Abortions, which cannot be funded by federal tax dollars, make up roughly 3 percent of Planned Parenthood’s services, according to its latest annual report. Less than one percent of clinics offering surgical abortions collect and donate fetal tissue. Planned Parenthood primarily offers treatment and tests for sexually transmitted diseases, cancer screenings, and contraception.
According to Media Matters, during a Sept. 15 webcast hosted by “40 Days For Life,” CMP founder David Daleiden cited the work of “friend” Mark Crutcher, the founder of the anti-abortion group Life Dynamics, as the inspiration for his videos, which have sparked at least 11 state and four federal investigations into Planned Parenthood’s activities.

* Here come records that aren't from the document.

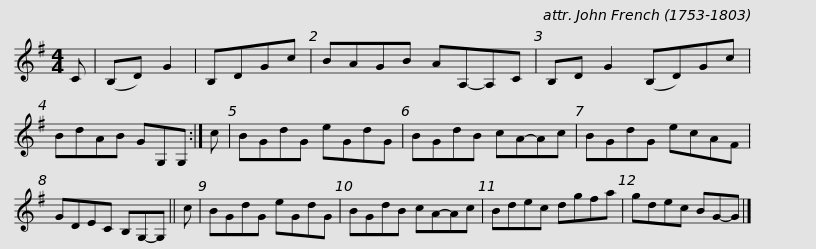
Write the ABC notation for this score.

X:1
L:1/8
M:4/4
I:linebreak $
K:G
V:1 treble
V:1
 C | (B,D) G2 | B,DGc | BAGB AA,-A,C | B,D G2 (B,D)Gc | %5
 BdAB GG,G, :| c | BGdG eGdG |$ BGdB cA-Ac | BGdG ecAF | %10
 GDEC B,G,-G, || c | BGdG eGdG | BGdB cA-Ac |$ Bdec dgfa | %15
 gdec BG-G |] %16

“The last time it was really in the public discourse or public eye was in the year 2000 when my friend Mark Crutcher and his organization Life Dynamics did their own very sophisticated, groundbreaking kind of seminal investigative expose of the practice of harvesting and selling aborted baby parts,” Daleiden said.
Daleiden attributed Crutcher’s work to an investigation by the ABC program 20/20, which featured a lab technician named Lawrence Dean Alberty, who claimed that Planned Parenthood was selling fetal tissue for profit.
Albert’s allegation triggered an FBI investigation that eventually cleared Planned Parenthood of any wrongdoing. A congressional investigation into the matter subsequently fell apart when Alberty admitted under oath that he had lied on 20/20 and that Crutcher’s organization had paid him more than $20,000.
Update 12:20pm CT, Sept. 29: After publication, Planned Parenthood identified the Cunningham video in a statement to the Daily Dot as originating from a website called the Grantham Collection. The website lists Cunningham’s organization, the Center for Bio-Ethical Reform, as a “lifetime partner.”
Slate writer Brian Palmer wrote of the organization in October 2010:
“In the late 1990s, a second major source [of abortion footage] emerged. The Center for Bio-Ethical Reform has compiled an extensive library of pictures and videos of fetuses and abortion procedures. The center pays doctors and clinics to permit a contract photographer to enter the operating room and document the abortion. Selling access to an operating room is unheard of in the United States, so it’s very likely that the center’s images were all taken abroad. The center won’t say whether it obtains the patients’ consent to snap pictures.”